At its core, Exostellar’s software monitors variables like the current spot instance pricing offered by a specific cloud provider (currently limited to AWS) to predict when the provider might terminate an instance. When it anticipates an impending shutdown of a spot instance, Exostellar temporarily shifts the workload to a more expensive standard-rate cloud instance.

Additionally, Exostellar’s software aims to consolidate instances to the minimum necessary number, automatically adjusting their size and power to align with the current workload.

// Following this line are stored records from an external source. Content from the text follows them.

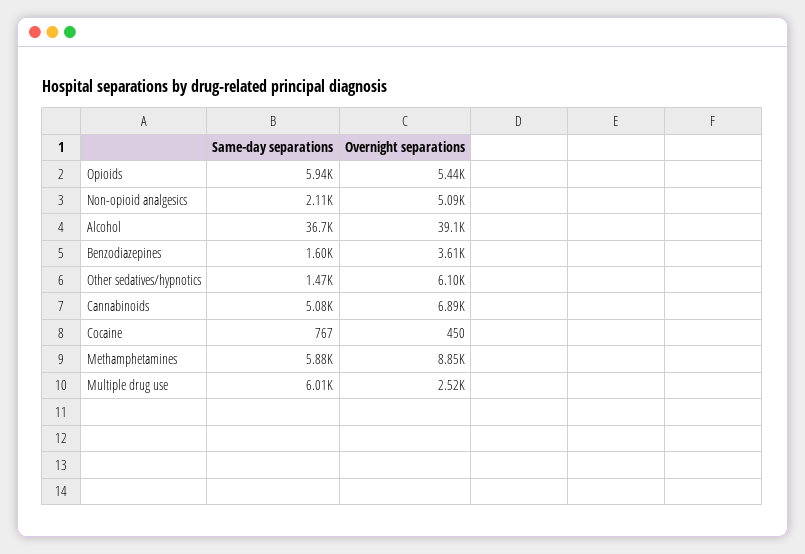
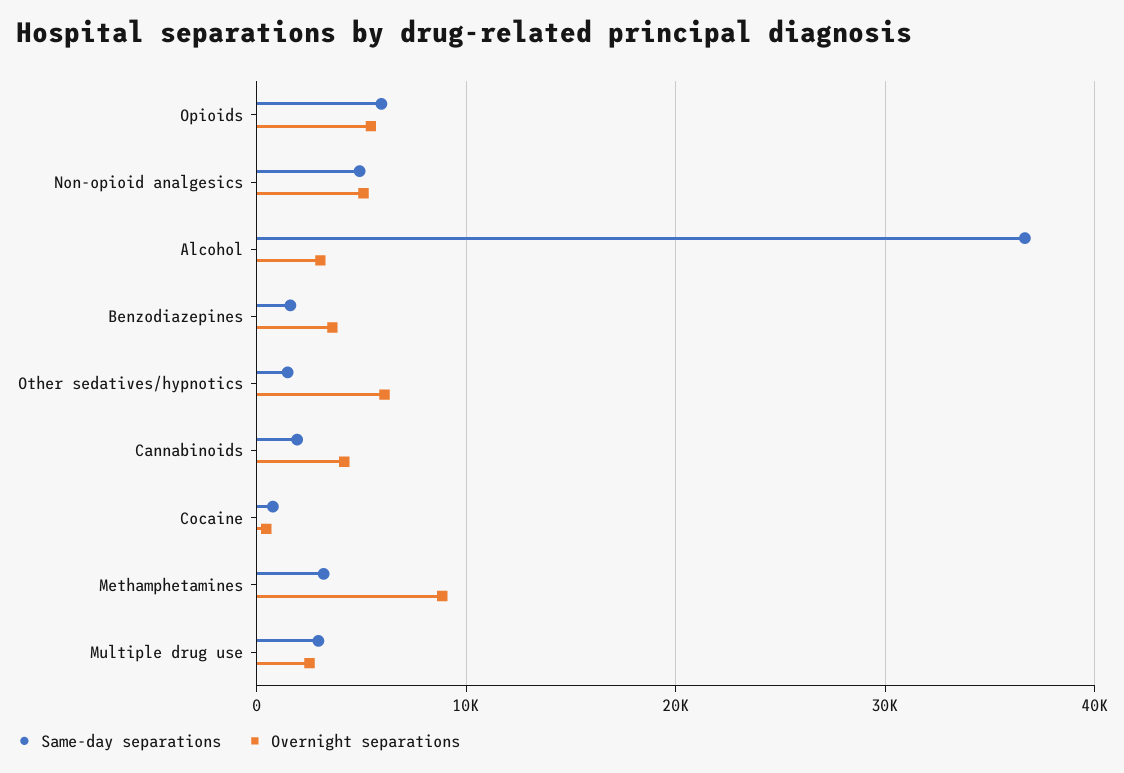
Same-day separations, Non-opioid analgesics: 2110 -> 5000
Overnight separations, Alcohol: 39100 -> 3000
Same-day separations, Cannabinoids: 5080 -> 2000
Overnight separations, Cannabinoids: 6890 -> 4000
Same-day separations, Methamphetamines: 5880 -> 3000
Same-day separations, Multiple drug use: 6010 -> 3000

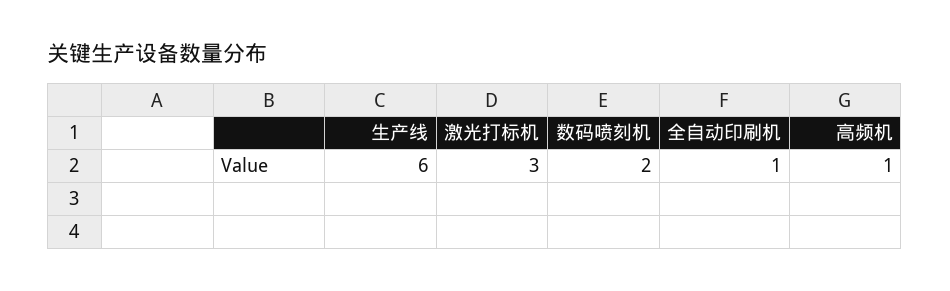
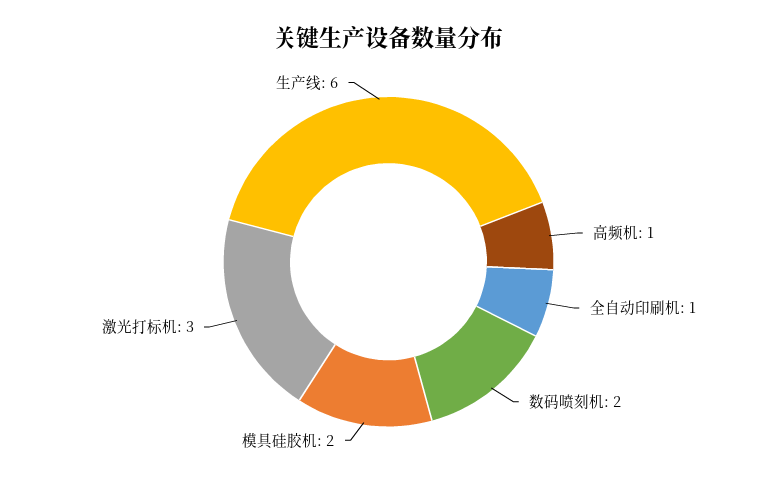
模具硅胶机: none -> 2

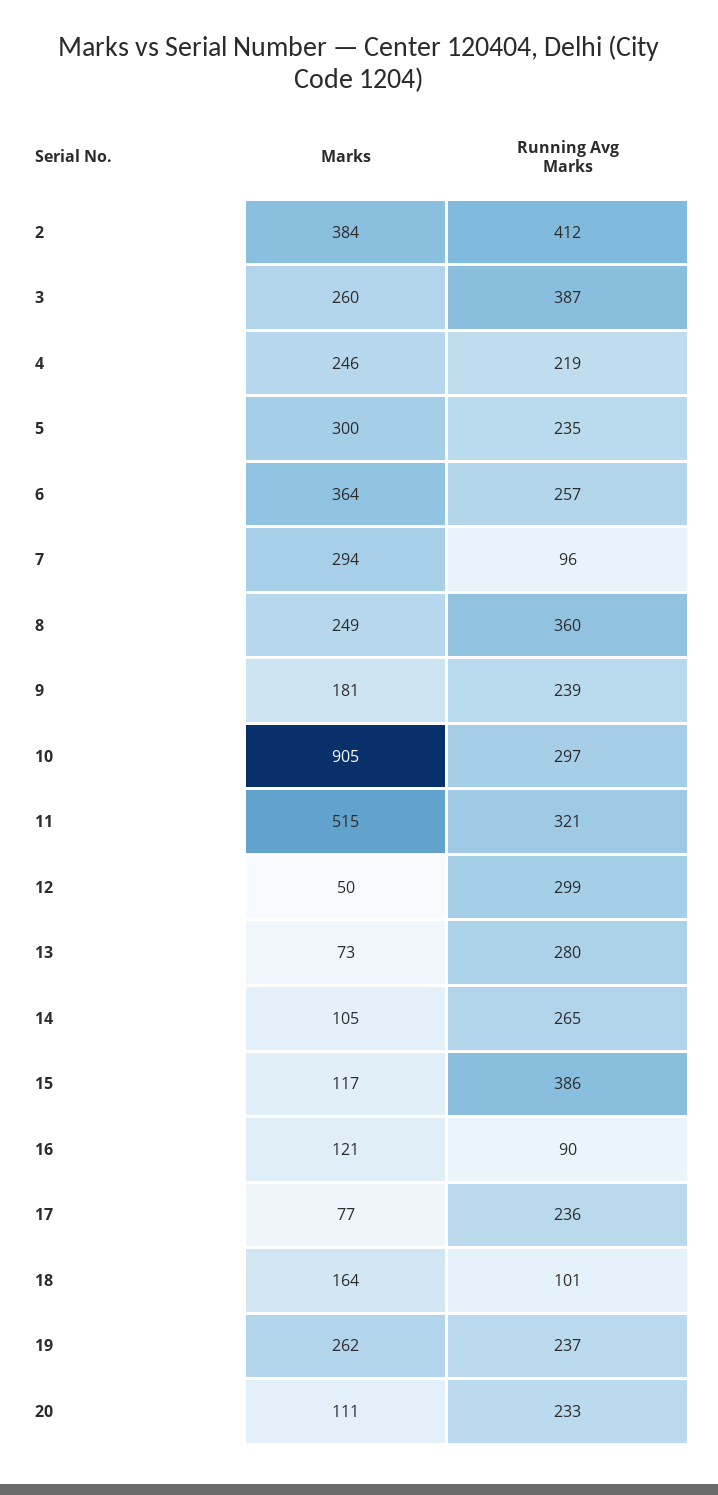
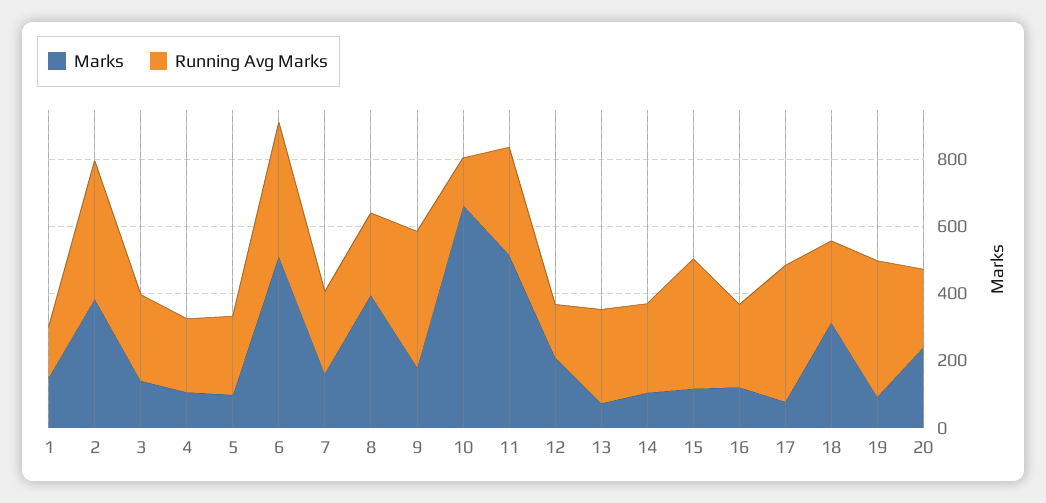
Marks, 3: 260 -> 150
Running Avg Marks, 3: 387 -> 250
Marks, 4: 246 -> 100
Marks, 5: 300 -> 100
Marks, 6: 364 -> 500
Running Avg Marks, 6: 257 -> 400
Marks, 7: 294 -> 150
Running Avg Marks, 7: 96 -> 250
Marks, 8: 249 -> 400
Running Avg Marks, 8: 360 -> 250
Running Avg Marks, 9: 239 -> 400
Marks, 10: 905 -> 650
Running Avg Marks, 10: 297 -> 150
Marks, 12: 50 -> 200
Running Avg Marks, 12: 299 -> 150
Running Avg Marks, 16: 90 -> 250
Running Avg Marks, 17: 236 -> 400
Marks, 18: 164 -> 300
Running Avg Marks, 18: 101 -> 250
Marks, 19: 262 -> 100
Running Avg Marks, 19: 237 -> 400
Marks, 20: 111 -> 250
Marks, 1: none -> 150
Running Avg Marks, 1: none -> 150

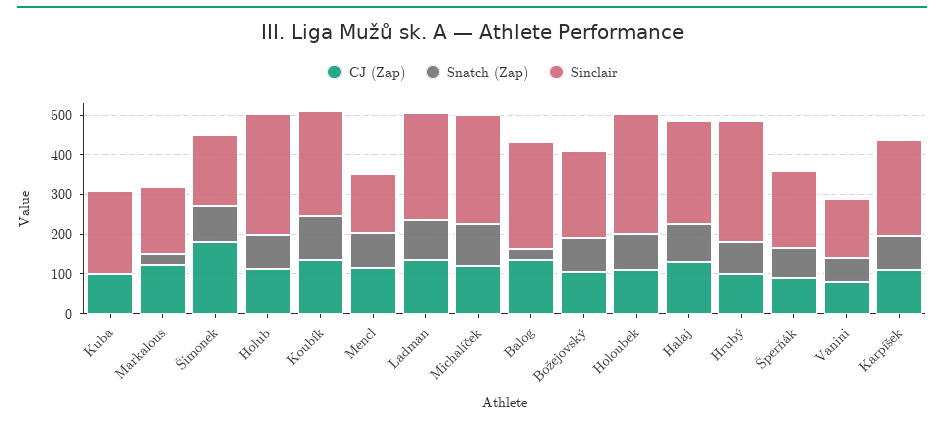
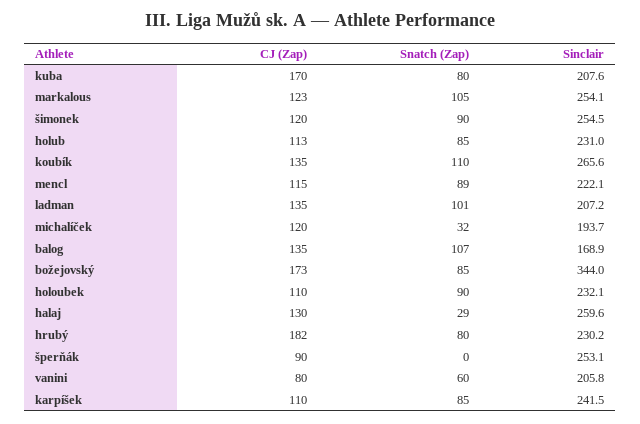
CJ (Zap), Kuba: 100 -> 170
Snatch (Zap), Kuba: 0 -> 80
Snatch (Zap), Markalous: 25 -> 105
Sinclair, Markalous: 175 -> 254.1
CJ (Zap), Šimonek: 175 -> 120
Sinclair, Šimonek: 175 -> 254.5
Sinclair, Holub: 300 -> 231
Sinclair, Mencl: 150 -> 222.1
Sinclair, Ladman: 275 -> 207.2
Snatch (Zap), Michalíček: 100 -> 32
Sinclair, Michalíček: 275 -> 193.7
Snatch (Zap), Balog: 25 -> 107
Sinclair, Balog: 275 -> 168.9
CJ (Zap), Božejovský: 100 -> 173
Sinclair, Božejovský: 225 -> 344
Sinclair, Holoubek: 300 -> 232.1
Snatch (Zap), Halaj: 100 -> 29
CJ (Zap), Hrubý: 100 -> 182
Sinclair, Hrubý: 300 -> 230.2
Snatch (Zap), Šperňák: 75 -> 0
Sinclair, Šperňák: 200 -> 253.1
Sinclair, Vanini: 150 -> 205.8

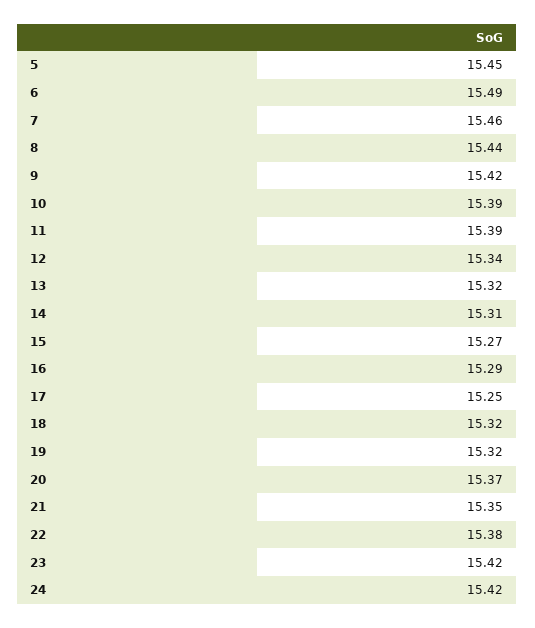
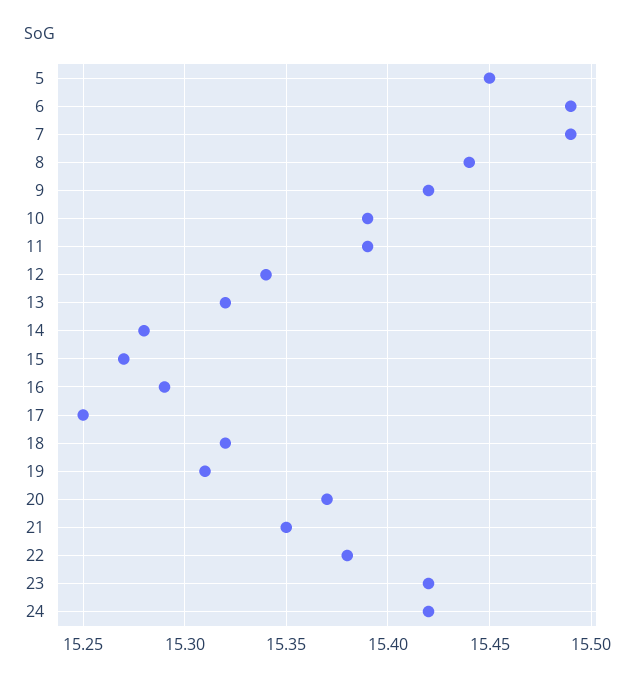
7: 15.46 -> 15.49
14: 15.31 -> 15.28
19: 15.32 -> 15.31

Shakib emphasized the impact of Exostellar’s technology, noting that it significantly reduces time to market for customers by increasing cloud infrastructure utilization without increasing overall cloud spending. By eliminating the trade-off between on-demand, reserved, and spot instance pricing, Exostellar empowers organizations to access the most cost-effective cloud pricing without committing to long-term financial agreements.

Despite the cloud spend management market, also known as FinOps, being highly competitive and poised to grow from just under $1 billion this year to $2.75 billion by 2028, Exostellar faces competition from vendors like NetApp-owned Spot.io, Cast AI, VMware’s CloudHealth, Apptio, nOps, and Zesty. To maintain a competitive edge, Exostellar plans to expand its platform to include additional public cloud platforms such as Azure, Google Cloud, and IBM Cloud, and introduce support for GPU instances (currently, Exostellar supports only CPU instances).

Shakib observed that the pandemic, while presenting challenges, also created opportunities. With most organizations operating primarily online, the demand for cloud application servers reached an all-time high, driving increased demand for Exostellar’s technology.

In line with this trend, a 2021 poll by Anodot, a startup specializing in cloud cost management and business monitoring, found that 91% of companies have moved their IT infrastructure to the cloud, with 50% planning to migrate additional workloads. Nearly half of the respondents cited over-provisioning and fragmentation of cloud assets among teams and suppliers as the root causes of their wasteful cloud spending, underscoring Exostellar’s growth potential, provided competitors do not impede its progress.

To date, Exostellar has raised over $20 million, exclusive of $2 million in grants from the Department of Energy and the National Science Foundation. The company maintains offices in both Santa Clara and Ithaca.